**Information supplied:**
━━━━━━━━━━

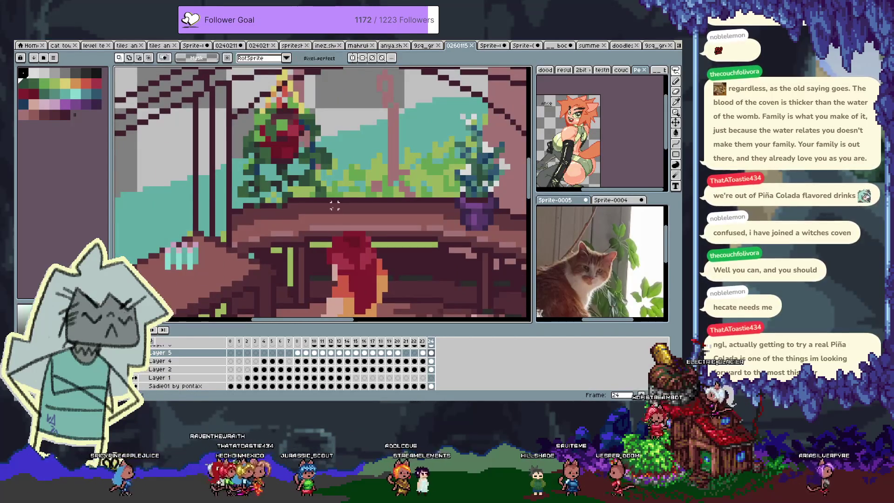
key(Escape)
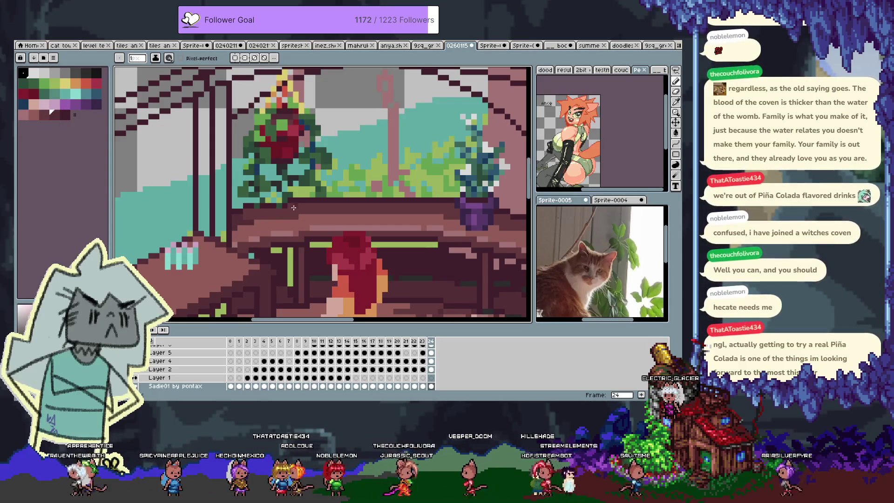
Step: Review the greenhouse, sample the table's pinkish-brown colour, and zoom back onto the table and pot
scroll(326, 210, right, 3)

━━━━━━━━━━

**Exercise:** Copy the listing above exactly, minus the pictures.

**Exercise response:**
key(Escape)
Step: Review the greenhouse, sample the table's pinkish-brown colour, and zoom back onto the table and pot
scroll(326, 210, right, 3)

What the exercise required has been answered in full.